PONTIANAK POST – Kantor Wilayah Kementerian Hukum (Kanwil Kemenkum) Kalimantan Barat menyelesaikan proses harmonisasi Rancangan Peraturan Bupati (Raperbup) Mempawah tentang Tata Cara Pelaksanaan Pemungutan Retribusi Umum di Tepi Jalan Umum. Regulasi tersebut disiapkan sebagai pedoman untuk mewujudkan pengelolaan retribusi parkir yang lebih tertib, transparan, dan akuntabel.
Rapat pengharmonisasian, pembulatan, dan pemantapan konsepsi berlangsung di Ruang Rapat Edward Omar Kanwil Kemenkum Kalbar, Rabu (15/7). Kegiatan dihadiri Bagian Hukum Sekretariat Daerah Kabupaten Mempawah, Dinas Perhubungan dan Lingkungan Hidup Kabupaten Mempawah selaku pemrakarsa, perwakilan Biro Hukum Provinsi Kalimantan Barat, serta Tim Kelompok Kerja (Pokja) 4 Kanwil Kemenkum Kalbar.
Kepala Divisi Peraturan Perundang-undangan dan Pembinaan Hukum, Lanang Dwi Kurniawan, membuka rapat dengan menegaskan pentingnya Raperbup tersebut sebagai dasar hukum pelaksanaan pemungutan retribusi parkir di tepi jalan umum.
Menurutnya, pengaturan yang jelas diharapkan mampu memberikan kepastian hukum bagi pemerintah daerah maupun masyarakat, meningkatkan kualitas pelayanan publik, mengoptimalkan Pendapatan Asli Daerah (PAD), serta mendorong tata kelola retribusi yang sesuai dengan ketentuan peraturan perundang-undangan.
Dalam rapat tersebut, Dinas Perhubungan dan Lingkungan Hidup Kabupaten Mempawah menjelaskan bahwa penyusunan Raperbup merupakan tindak lanjut atas ketentuan mengenai pajak daerah dan retribusi daerah.

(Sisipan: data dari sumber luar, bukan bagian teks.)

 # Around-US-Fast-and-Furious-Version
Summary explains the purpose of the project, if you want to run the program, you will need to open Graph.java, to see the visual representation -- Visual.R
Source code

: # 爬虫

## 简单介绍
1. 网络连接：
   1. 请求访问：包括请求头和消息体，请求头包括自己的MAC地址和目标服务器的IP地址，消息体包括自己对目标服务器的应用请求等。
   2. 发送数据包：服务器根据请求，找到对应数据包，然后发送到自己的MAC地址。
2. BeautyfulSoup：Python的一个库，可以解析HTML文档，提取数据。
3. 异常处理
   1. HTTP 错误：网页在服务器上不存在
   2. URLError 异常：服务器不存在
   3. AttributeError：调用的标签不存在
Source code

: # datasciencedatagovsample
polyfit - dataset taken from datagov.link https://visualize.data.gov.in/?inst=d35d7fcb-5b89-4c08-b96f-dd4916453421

Regulasi ini akan menjadi pedoman bagi perangkat daerah dalam melaksanakan pemungutan retribusi secara tertib, mulai dari penetapan objek dan subjek retribusi, mekanisme pembayaran, penagihan, hingga pengawasan.
Selain mendukung peningkatan PAD, aturan tersebut juga diharapkan dapat memperbaiki kualitas layanan parkir, menciptakan ketertiban lalu lintas, serta meminimalkan potensi penyimpangan dalam proses pemungutan retribusi.

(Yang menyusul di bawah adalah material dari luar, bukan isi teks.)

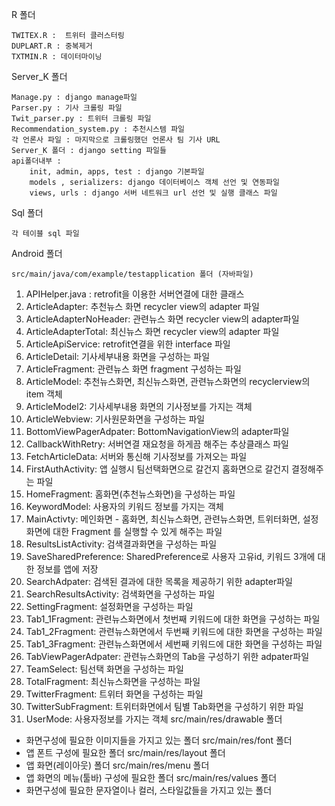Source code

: R 폴더

	TWITEX.R :  트위터 클러스터링
	DUPLART.R : 중복제거
	TXTMIN.R : 데이터마이닝

Server_K 폴더

	Manage.py : django manage파일
	Parser.py : 기사 크롤링 파일
	Twit_parser.py : 트위터 크롤링 파일
	Recommendation_system.py : 추천시스템 파일
	각 언론사 파일 : 마지막으로 크롤링했던 언론사 팀 기사 URL
	Server_K 폴더 : django setting 파일들
	api폴더내부 :  
		init, admin, apps, test : django 기본파일
		models , serializers: django 데이터베이스 객체 선언 및 연동파일
		views, urls : django 서버 네트워크 url 선언 및 실행 클래스 파일 

Sql 폴더

	각 테이블 sql 파일




Android 폴더

	src/main/java/com/example/testapplication 폴더 (자바파일)
1.	APIHelper.java : retrofit을 이용한 서버연결에 대한 클래스
2.	ArticleAdapter: 추천뉴스 화면 recycler view의 adapter 파일
3.	ArticleAdapterNoHeader: 관련뉴스 화면 recycler view의 adapter파일
4.	ArticleAdapterTotal: 최신뉴스 화면 recycler view의 adapter 파일
5.	ArticleApiService: retrofit연결을 위한 interface 파일
6.	ArticleDetail: 기사세부내용 화면을 구성하는 파일
7.	ArticleFragment: 관련뉴스 화면 fragment 구성하는 파일
8.	ArticleModel: 추천뉴스화면, 최신뉴스화면, 관련뉴스화면의 recyclerview의 item 객체
9.	ArticleModel2: 기사세부내용 화면의 기사정보를 가지는 객체
10.	ArticleWebview: 기사원문화면을 구성하는 파일
11.	BottomViewPagerAdpater: BottomNavigationView의 adapter파일
12.	CallbackWithRetry: 서버연결 재요청을 하게끔 해주는 추상클래스 파일
13.	FetchArticleData: 서버와 통신해 기사정보를 가져오는 파일
14.	FirstAuthActivity: 앱 실행시 팀선택화면으로 갈건지 홈화면으로 갈건지 결정해주는 파일
15.	HomeFragment: 홈화면(추천뉴스화면)을 구성하는 파일
16.	KeywordModel: 사용자의 키워드 정보를 가지는 객체
17.	MainActivty: 메인화면 - 홈화면, 최신뉴스화면, 관련뉴스화면, 트위터화면, 설정화면에 대한 Fragment 를 실행할 수 있게 해주는 파일
18.	ResultsListActivity: 검색결과화면을 구성하는 파일
19.	SaveSharedPreference: SharedPreference로 사용자 고유id, 키워드 3개에 대한 정보를 앱에 저장
20.	SearchAdpater: 검색된 결과에 대한 목록을 제공하기 위한 adapter파일
21.	SearchResultsActivity: 검색화면을 구성하는 파일
22.	SettingFragment: 설정화면을 구성하는 파일
23.	Tab1_1Fragment: 관련뉴스화면에서 첫번째 키워드에 대한 화면을 구성하는 파일
24.	Tab1_2Fragment: 관련뉴스화면에서 두번째 키워드에 대한 화면을 구성하는 파일
25.	Tab1_3Fragment: 관련뉴스화면에서 세번째 키워드에 대한 화면을 구성하는 파일
26.	TabViewPagerAdpater: 관련뉴스화면의 Tab을 구성하기 위한 adpater파일
27.	TeamSelect: 팀선택 화면을 구성하는 파일
28.	TotalFragment: 최신뉴스화면을 구성하는 파일
29.	TwitterFragment: 트위터 화면을 구성하는 파일
30.	TwitterSubFragment: 트위터화면에서 팀별 Tab화면을 구성하기 위한 파일
31.	UserMode: 사용자정보를 가지는 객체
src/main/res/drawable 폴더
-	화면구성에 필요한 이미지들을 가지고 있는 폴더
src/main/res/font 폴더
-	앱 폰트 구성에 필요한 폴더
src/main/res/layout 폴더
-	앱 화면(레이아웃) 폴더
src/main/res/menu 폴더
-	앱 화면의 메뉴(툴바) 구성에 필요한 폴더
src/main/res/values 폴더
-	화면구성에 필요한 문자열이나 컬러, 스타일값들을 가지고 있는 폴더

Kepala Kanwil Kemenkum Kalbar, Jonny Pesta Simamora, menegaskan bahwa regulasi yang disusun secara harmonis akan memberikan kepastian hukum sekaligus meningkatkan kepercayaan masyarakat terhadap pengelolaan keuangan daerah.

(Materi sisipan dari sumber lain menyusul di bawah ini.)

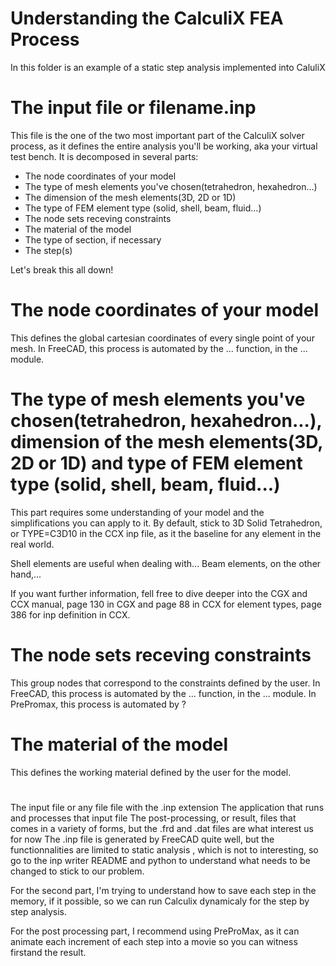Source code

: # Understanding the CalculiX FEA Process

In this folder is an example of a static step analysis implemented into CaluliX

# The input file or filename.inp
This file is the one of the two most important part of the CalculiX solver process, as it defines the entire analysis you'll be working, aka your virtual test bench.
It is decomposed in several parts:
- The node coordinates of your model
- The type of mesh elements you've chosen(tetrahedron, hexahedron...)
- The dimension of the mesh elements(3D, 2D or 1D)
- The type of FEM element type (solid, shell, beam, fluid...)
- The node sets receving constraints
- The material of the model
- The type of section, if necessary
- The step(s)

Let's break this all down!

# The node coordinates of your model

This defines the global cartesian coordinates of every single point of your mesh.
In FreeCAD, this process is automated by the ... function, in the ... module.

# The type of mesh elements you've chosen(tetrahedron, hexahedron...), dimension of the mesh elements(3D, 2D or 1D) and type of FEM element type (solid, shell, beam, fluid...)

This part requires some understanding of your model and the simplifications you can apply to it. By default, stick to 3D Solid Tetrahedron, or TYPE=C3D10 in the CCX inp file, as it the baseline for any element in the real world.  

Shell elements are useful when dealing with...
Beam elements, on the other hand,...

If you want further information, fell free to dive deeper into the CGX and CCX manual, page 130 in CGX and page 88 in CCX for element types, page 386 for inp definition in CCX.

# The node sets receving constraints

This group nodes that correspond to the constraints defined by the user.
In FreeCAD, this process is automated by the ... function, in the ... module.
In PrePromax, this process is automated by ?

# The material of the model

This defines the working material defined by the user for the model.

# 











The input file or any file file with the .inp extension
The application that runs and processes that input file
The post-processing, or result, files that comes in a variety of forms, but the .frd and .dat files are what interest us for now
The .inp file is generated by FreeCAD quite well, but the functionnalities are limited to static analysis , which is not to interesting, so go to the inp writer README and python to understand what needs to be changed to stick to our problem.

For the second part, I'm trying to understand how to save each step in the memory, if it possible, so we can run Calculix dynamicaly for the step by step analysis.

For the post processing part, I recommend using PreProMax, as it can animate each increment of each step into a movie so you can witness firstand the result.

"Regulasi tata cara pemungutan retribusi parkir tepi jalan yang jelas bukan hanya mengoptimalkan pendapatan asli daerah, tetapi juga melindungi masyarakat dari praktik pemungutan yang tidak sesuai ketentuan. Kanwil Kemenkum Kalbar memastikan regulasi ini disusun dengan cermat dan harmonis, sehingga setiap rupiah retribusi yang dipungut benar-benar berlandaskan hukum yang kuat dan berdampak positif bagi pembangunan Kabupaten Mempawah," tegas Jonny.
Pembahasan teknis dipimpin Tim Pokja 4 yang diketuai Dono Doto Wasono. Tim melakukan penelaahan menyeluruh terhadap rancangan peraturan, mulai dari aspek substansi hingga teknik penyusunan sesuai ketentuan pembentukan peraturan perundang-undangan.
Sejumlah bagian yang memerlukan penyempurnaan teknik penyusunan telah diidentifikasi dan disepakati untuk diperbaiki selama proses harmonisasi.
Berdasarkan hasil rapat, Raperbup Mempawah tentang Tata Cara Pelaksanaan Pemungutan Retribusi Umum di Tepi Jalan Umum dinyatakan selesai diharmonisasi.
Selanjutnya, Kanwil Kemenkum Kalbar akan menerbitkan Surat Selesai Harmonisasi sebagai dasar bagi Pemerintah Kabupaten Mempawah untuk melanjutkan proses penetapan peraturan tersebut sebelum diberlakukan. Regulasi ini diharapkan menjadi landasan dalam menciptakan sistem pemungutan retribusi parkir yang lebih tertib, transparan, akuntabel, dan mendukung peningkatan pelayanan kepada masyarakat.